INPUT FOR THIS TASK Start Marker
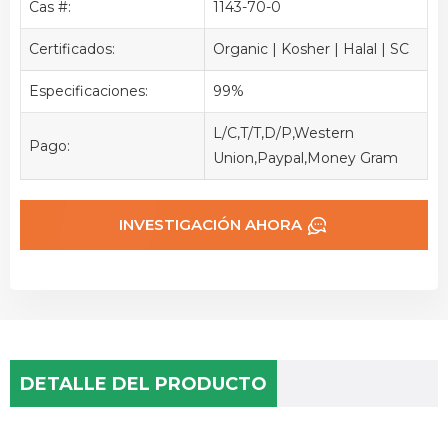
Cas #:
1143-70-0
Certificados:
Organic | Kosher | Halal | SC
Especificaciones:
99%
L/C,T/T,D/P,Western
Pago:
Union,Paypal,Money Gram
INVESTIGACIÓN AHORA
DETALLE DEL PRODUCTO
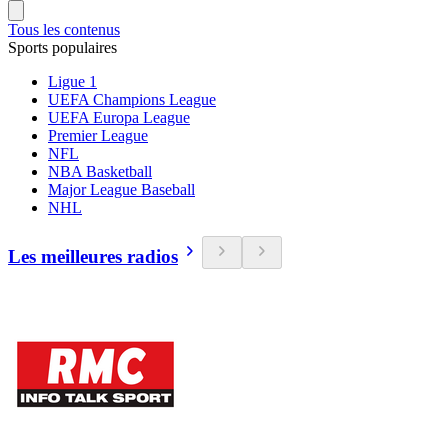
Tous les contenus
Sports populaires
Ligue 1
UEFA Champions League
UEFA Europa League
Premier League
NFL
NBA Basketball
Major League Baseball
NHL
Les meilleures radios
INPUT FOR THIS TASK End Marker
» EXERCISE PROMPT
Only what runs from the line containing "INVESTIGACIÓN AHORA" through the end of the entries above should be extracted, exactly and without pictures.

» RESPONSE
INVESTIGACIÓN AHORA
DETALLE DEL PRODUCTO
Tous les contenus
Sports populaires
Ligue 1
UEFA Champions League
UEFA Europa League
Premier League
NFL
NBA Basketball
Major League Baseball
NHL
Les meilleures radios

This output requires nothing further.